La déroute électorale à Zurich du PLR et de l’UDC au profit des partis verts montre de quel côté penche désormais l’humeur des citoyens. Pourtant, bien fol est qui s’y fie.
Confiance dans la catastrophe. Ce mantra signé Maurice Chappaz, les Verts peuvent le psalmodier jusqu’à plus soif. Déjà, le désastre de Fukushima en 2011 avait un temps dopé le vote écologiste. Cette fois l’omniprésent catastrophisme autour du réchauffement climatique, porté à ébullition par une jeune prêcheuse scandinave débarquée à Davos et des étudiants qui découvrent les charmes tranquilles de la grève, a tourneboulé les consciences et renversé les urnes.
C’est ainsi qu’à Zurich, comme on sait, les élections cantonales ont viré au méchant tsunami pour les Radicaux, libres et responsables comme vous et moi, mais sur le coup en retard d’une bataille. Ainsi que pour les climato-sceptiques UDC, aux yeux desquels la terre, à défaut hélas de ne plus être plate, continue de se porter à peu près comme un charme.
Cet effet «climat», «propre aux sociétés prospères» comme le souligne le politologue Michael Hermann, – davantage en tout cas que la peur de l’immigration et du terrorisme – a même profité aux faux frères Vert’libéraux. C’est dire si désormais tout ce qui brille n’est pas or: il est même surtout vert.
Bien sûr l’effet des cataclysmes environnementaux sur les humeurs électorales s’estompe en général assez rapidement. On y pense puis on oublie. Certes le réchauffement climatique est parti pour durer et hanter nos écrans et nos états d’âme pour longtemps. Sauf que, souvent, avec un bulletin vert dans l’urne, on se tient quitte de toute autre forme d’engagement. Quand viennent les premières mesures concrètes dictées par une politique environnementaliste qu’on a plébiscitée, c’est la soupe à la grimace.
Allez demander au sieur Macron Emmanuel, avec sa touchante taxe carbone, si verte qu’elle l’a précipité dans un enfer jaune.
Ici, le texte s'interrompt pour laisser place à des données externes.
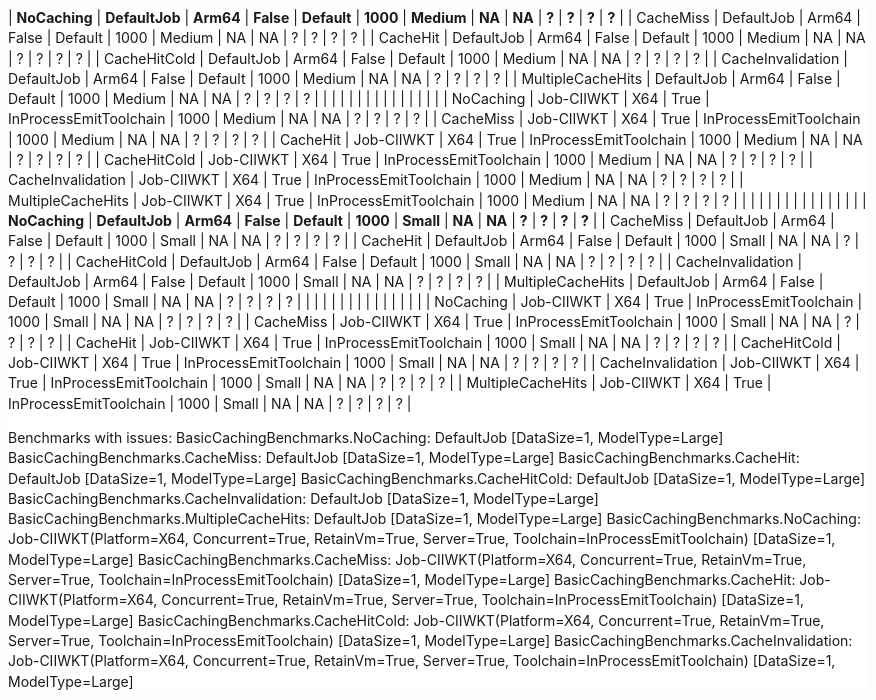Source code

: | **NoCaching**         | **DefaultJob** | **Arm64**    | **False**    | **Default**                | **1000**     | **Medium**    |   **NA** |    **NA** |     **?** |       **?** |    **?** |           **?** |
| CacheMiss         | DefaultJob | Arm64    | False    | Default                | 1000     | Medium    |   NA |    NA |     ? |       ? |    ? |           ? |
| CacheHit          | DefaultJob | Arm64    | False    | Default                | 1000     | Medium    |   NA |    NA |     ? |       ? |    ? |           ? |
| CacheHitCold      | DefaultJob | Arm64    | False    | Default                | 1000     | Medium    |   NA |    NA |     ? |       ? |    ? |           ? |
| CacheInvalidation | DefaultJob | Arm64    | False    | Default                | 1000     | Medium    |   NA |    NA |     ? |       ? |    ? |           ? |
| MultipleCacheHits | DefaultJob | Arm64    | False    | Default                | 1000     | Medium    |   NA |    NA |     ? |       ? |    ? |           ? |
|                   |            |          |          |                        |          |           |      |       |       |         |      |             |
| NoCaching         | Job-CIIWKT | X64      | True     | InProcessEmitToolchain | 1000     | Medium    |   NA |    NA |     ? |       ? |    ? |           ? |
| CacheMiss         | Job-CIIWKT | X64      | True     | InProcessEmitToolchain | 1000     | Medium    |   NA |    NA |     ? |       ? |    ? |           ? |
| CacheHit          | Job-CIIWKT | X64      | True     | InProcessEmitToolchain | 1000     | Medium    |   NA |    NA |     ? |       ? |    ? |           ? |
| CacheHitCold      | Job-CIIWKT | X64      | True     | InProcessEmitToolchain | 1000     | Medium    |   NA |    NA |     ? |       ? |    ? |           ? |
| CacheInvalidation | Job-CIIWKT | X64      | True     | InProcessEmitToolchain | 1000     | Medium    |   NA |    NA |     ? |       ? |    ? |           ? |
| MultipleCacheHits | Job-CIIWKT | X64      | True     | InProcessEmitToolchain | 1000     | Medium    |   NA |    NA |     ? |       ? |    ? |           ? |
|                   |            |          |          |                        |          |           |      |       |       |         |      |             |
| **NoCaching**         | **DefaultJob** | **Arm64**    | **False**    | **Default**                | **1000**     | **Small**     |   **NA** |    **NA** |     **?** |       **?** |    **?** |           **?** |
| CacheMiss         | DefaultJob | Arm64    | False    | Default                | 1000     | Small     |   NA |    NA |     ? |       ? |    ? |           ? |
| CacheHit          | DefaultJob | Arm64    | False    | Default                | 1000     | Small     |   NA |    NA |     ? |       ? |    ? |           ? |
| CacheHitCold      | DefaultJob | Arm64    | False    | Default                | 1000     | Small     |   NA |    NA |     ? |       ? |    ? |           ? |
| CacheInvalidation | DefaultJob | Arm64    | False    | Default                | 1000     | Small     |   NA |    NA |     ? |       ? |    ? |           ? |
| MultipleCacheHits | DefaultJob | Arm64    | False    | Default                | 1000     | Small     |   NA |    NA |     ? |       ? |    ? |           ? |
|                   |            |          |          |                        |          |           |      |       |       |         |      |             |
| NoCaching         | Job-CIIWKT | X64      | True     | InProcessEmitToolchain | 1000     | Small     |   NA |    NA |     ? |       ? |    ? |           ? |
| CacheMiss         | Job-CIIWKT | X64      | True     | InProcessEmitToolchain | 1000     | Small     |   NA |    NA |     ? |       ? |    ? |           ? |
| CacheHit          | Job-CIIWKT | X64      | True     | InProcessEmitToolchain | 1000     | Small     |   NA |    NA |     ? |       ? |    ? |           ? |
| CacheHitCold      | Job-CIIWKT | X64      | True     | InProcessEmitToolchain | 1000     | Small     |   NA |    NA |     ? |       ? |    ? |           ? |
| CacheInvalidation | Job-CIIWKT | X64      | True     | InProcessEmitToolchain | 1000     | Small     |   NA |    NA |     ? |       ? |    ? |           ? |
| MultipleCacheHits | Job-CIIWKT | X64      | True     | InProcessEmitToolchain | 1000     | Small     |   NA |    NA |     ? |       ? |    ? |           ? |

Benchmarks with issues:
  BasicCachingBenchmarks.NoCaching: DefaultJob [DataSize=1, ModelType=Large]
  BasicCachingBenchmarks.CacheMiss: DefaultJob [DataSize=1, ModelType=Large]
  BasicCachingBenchmarks.CacheHit: DefaultJob [DataSize=1, ModelType=Large]
  BasicCachingBenchmarks.CacheHitCold: DefaultJob [DataSize=1, ModelType=Large]
  BasicCachingBenchmarks.CacheInvalidation: DefaultJob [DataSize=1, ModelType=Large]
  BasicCachingBenchmarks.MultipleCacheHits: DefaultJob [DataSize=1, ModelType=Large]
  BasicCachingBenchmarks.NoCaching: Job-CIIWKT(Platform=X64, Concurrent=True, RetainVm=True, Server=True, Toolchain=InProcessEmitToolchain) [DataSize=1, ModelType=Large]
  BasicCachingBenchmarks.CacheMiss: Job-CIIWKT(Platform=X64, Concurrent=True, RetainVm=True, Server=True, Toolchain=InProcessEmitToolchain) [DataSize=1, ModelType=Large]
  BasicCachingBenchmarks.CacheHit: Job-CIIWKT(Platform=X64, Concurrent=True, RetainVm=True, Server=True, Toolchain=InProcessEmitToolchain) [DataSize=1, ModelType=Large]
  BasicCachingBenchmarks.CacheHitCold: Job-CIIWKT(Platform=X64, Concurrent=True, RetainVm=True, Server=True, Toolchain=InProcessEmitToolchain) [DataSize=1, ModelType=Large]
  BasicCachingBenchmarks.CacheInvalidation: Job-CIIWKT(Platform=X64, Concurrent=True, RetainVm=True, Server=True, Toolchain=InProcessEmitToolchain) [DataSize=1, ModelType=Large]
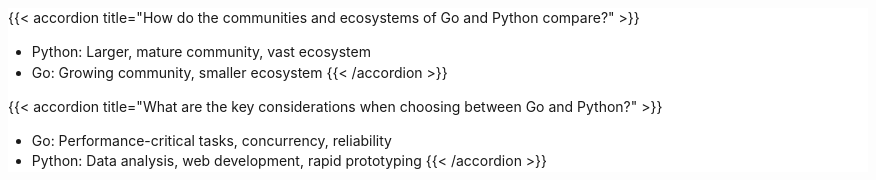 {{< accordion title="How do the communities and ecosystems of Go and Python compare?" >}}
- Python: Larger, mature community, vast ecosystem
- Go: Growing community, smaller ecosystem
{{< /accordion >}}

{{< accordion title="What are the key considerations when choosing between Go and Python?" >}}
- Go: Performance-critical tasks, concurrency, reliability
- Python: Data analysis, web development, rapid prototyping
{{< /accordion >}}

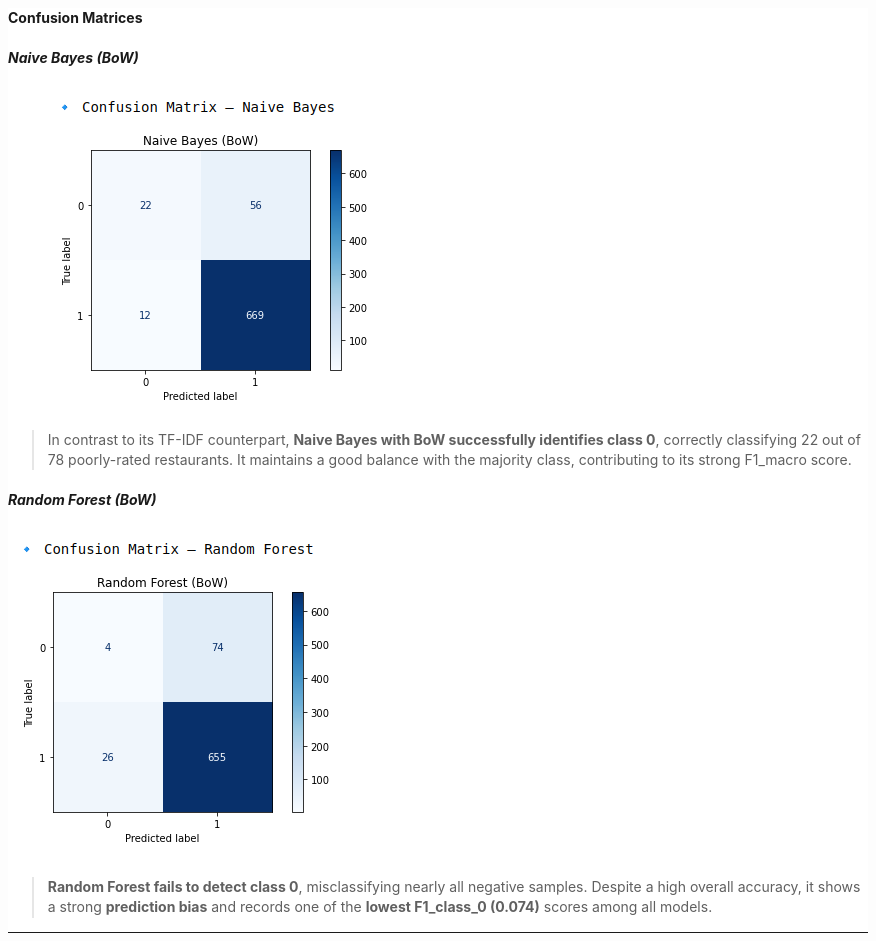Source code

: 
#### Confusion Matrices

#####  Naive Bayes (BoW)

![Confusion Matrix – Naive Bayes](rapport/bow_naive.png)

> In contrast to its TF-IDF counterpart, **Naive Bayes with BoW successfully identifies class 0**, correctly classifying 22 out of 78 poorly-rated restaurants. It maintains a good balance with the majority class, contributing to its strong F1_macro score.

#####  Random Forest (BoW)

![Confusion Matrix – Random Forest](rapport/bow_randomm.png)

> **Random Forest fails to detect class 0**, misclassifying nearly all negative samples. Despite a high overall accuracy, it shows a strong **prediction bias** and records one of the **lowest F1_class_0 (0.074)** scores among all models.

---
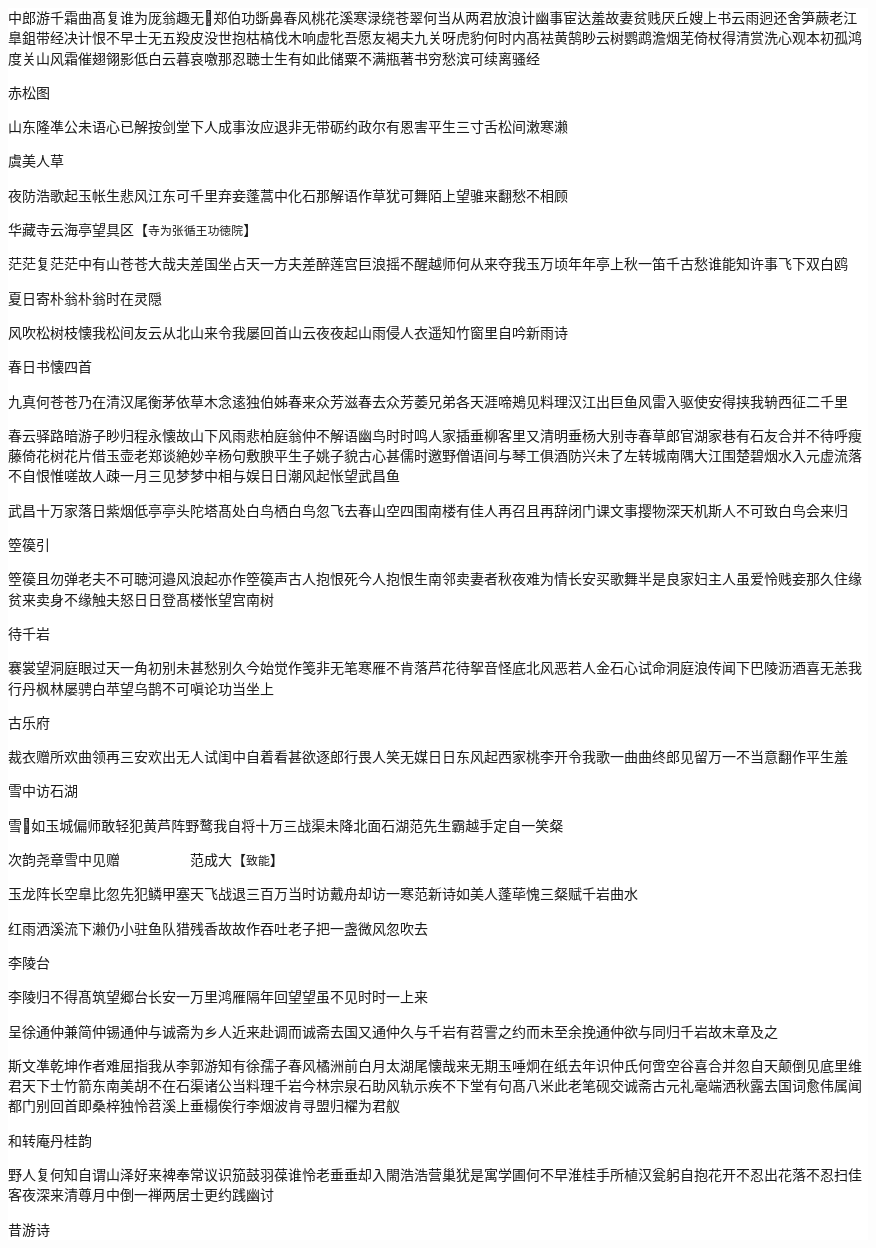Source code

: 中郎游千霜曲髙复谁为厐翁趣无郑伯功斲鼻春风桃花溪寒渌绕苍翠何当从两君放浪计幽事宦达羞故妻贫贱厌丘嫂上书云雨迥还舍笋蕨老江臯鉏带经决计恨不早士无五羖皮没世抱枯槁伐木响虚牝吾愿友褐夫九关呀虎豹何时内髙袪黄鹄眇云树鹦鹉澹烟芜倚杖得清赏洗心观本初孤鸿度关山风霜催翅翎影低白云暮哀噭那忍聴士生有如此储粟不满瓶著书穷愁滨可续离骚经  

赤松图  

山东隆凖公未语心已解按剑堂下人成事汝应退非无带砺约政尔有恩害平生三寸舌松间潄寒濑  

虞美人草  

夜防浩歌起玉帐生悲风江东可千里弃妾蓬蒿中化石那解语作草犹可舞陌上望骓来翻愁不相顾  

华藏寺云海亭望具区【`寺为张循王功徳院`】  

茫茫复茫茫中有山苍苍大哉夫差国坐占天一方夫差醉莲宫巨浪摇不醒越师何从来夺我玉万顷年年亭上秋一笛千古愁谁能知许事飞下双白鸥  

夏日寄朴翁朴翁时在灵隠  

风吹松树枝懐我松间友云从北山来令我屡回首山云夜夜起山雨侵人衣遥知竹窗里自吟新雨诗  

春日书懐四首  

九真何苍苍乃在清汉尾衡茅依草木念逺独伯姊春来众芳滋春去众芳萎兄弟各天涯啼鴂见料理汉江出巨鱼风雷入驱使安得挟我辀西征二千里  

春云驿路暗游子眇归程永懐故山下风雨悲柏庭翁仲不解语幽鸟时时鸣人家插垂柳客里又清明垂杨大别寺春草郎官湖家巷有石友合并不待呼瘦藤倚花树花片借玉壶老郑谈絶妙辛杨句敷腴平生子姚子貌古心甚儒时邀野僧语间与琴工俱酒防兴未了左转城南隅大江围楚碧烟水入元虚流落不自恨惟嗟故人疎一月三见梦梦中相与娱日日潮风起怅望武昌鱼  

武昌十万家落日紫烟低亭亭头陀塔髙处白鸟栖白鸟忽飞去春山空四围南楼有佳人再召且再辞闭门课文事撄物深天机斯人不可致白鸟会来归  

箜篌引  

箜篌且勿弹老夫不可聴河邉风浪起亦作箜篌声古人抱恨死今人抱恨生南邻卖妻者秋夜难为情长安买歌舞半是良家妇主人虽爱怜贱妾那久住缘贫来卖身不缘触夫怒日日登髙楼怅望宫南树  

待千岩  

褰裳望洞庭眼过天一角初别未甚愁别久今始觉作笺非无笔寒雁不肯落芦花待挐音怪底北风恶若人金石心试命洞庭浪传闻下巴陵沥酒喜无恙我行丹枫林屡骋白苹望乌鹊不可嗔论功当坐上  

古乐府  

裁衣赠所欢曲领再三安欢出无人试闺中自着看甚欲逐郎行畏人笑无媒日日东风起西家桃李开令我歌一曲曲终郎见留万一不当意翻作平生羞  

雪中访石湖  

雪如玉城偏师敢轻犯黄芦阵野鹜我自将十万三战渠未降北面石湖范先生霸越手定自一笑粲  

次韵尧章雪中见赠　　　　　范成大【`致能`】  

玉龙阵长空臯比忽先犯鳞甲塞天飞战退三百万当时访戴舟却访一寒范新诗如美人蓬荜愧三粲赋千岩曲水  

红雨洒溪流下濑仍小驻鱼队猎残香故故作吞吐老子把一盏微风忽吹去  

李陵台  

李陵归不得髙筑望郷台长安一万里鸿雁隔年回望望虽不见时时一上来  

呈徐通仲兼简仲锡通仲与诚斋为乡人近来赴调而诚斋去国又通仲久与千岩有苕霅之约而未至余挽通仲欲与同归千岩故末章及之  

斯文凖乾坤作者难屈指我从李郭游知有徐孺子春风橘洲前白月太湖尾懐哉来无期玉唾炯在纸去年识仲氏何啻空谷喜合并忽自天颠倒见底里维君天下士竹箭东南美胡不在石渠诸公当料理千岩今林宗泉石助风轨示疾不下堂有句髙八米此老笔砚交诚斋古元礼毫端洒秋露去国词愈伟属闻都门别回首即桑梓独怜苕溪上垂榻俟行李烟波肯寻盟归櫂为君舣  

和转庵丹桂韵  

野人复何知自谓山泽好来裨奉常议识笳鼓羽葆谁怜老垂垂却入閙浩浩营巢犹是寓学圃何不早淮桂手所植汉瓮躬自抱花开不忍出花落不忍扫佳客夜深来清尊月中倒一禅两居士更约践幽讨  

昔游诗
A quoi le politologue Oscar Mazzoleni ajoute que «les priorités peuvent très vite changer en fonction d’évènements extérieurs imprévisibles». Sous-entendu, un bon gros attentat et le curseur pourrait s’inverser à nouveau d’ici les élections fédérales de cet automne. Confiance dans la catastrophe, même à droite.
Il n’est pas sûr non plus que les partis défaits sur la question du climat en tirent la moindre leçon ni le moindre changement de cap. Cela a d’ailleurs mal commencé, sitôt la fessée administrée. Coordinateur romand de l’UDC, Oskar Freysinger, fraîchement descendu de son mayen, juge que l’angoisse climatique «ce sont les médias qui montent cela en épingle. Les réseaux sociaux suivent. Tout s’enchaîne et vous obtenez une psychose généralisée». Un peu, en somme, comme les communications de l’UDC sur la montée du péril islamiste.
Côté radical, on serait un poil plus enclin à un début de mea culpa, mais tout en restant diablement prudent et évasif. À la manière du conseiller national Nantermod, estimant qu’il allait bien falloir, un de ces quatre matins «faire en sorte que les électeurs favorables à une écologie de droite se retrouvent dans le programme de notre parti». Sauf que cette écologie de droite, notion à peu près aussi affriolante et mobilisatrice que celle de néolibéralisme de gauche, il existe déjà un parti qui en fait son beurre: les Verts’libéraux.
Les motifs d’espoir demeurent pourtant pour les mous du climat et résident essentiellement, on l’a dit, dans l’austérité de programmes verts, nettement moins populaires dès qu’ils sont mis en application. L’UDC bernois Manfred Bühler l’avoue tout net dans Le Temps: «Nous devons mieux communiquer le fait que toutes les taxes et interdictions imaginées par les Verts toucheront les classes moyennes et menacent même la paix sociale en fin de compte.»
Bah! Les dits Verts pourront toujours suivre le conseil du poète jusqu’au bout: «Confiance dans la catastrophe. Bien dormir sous les injures.»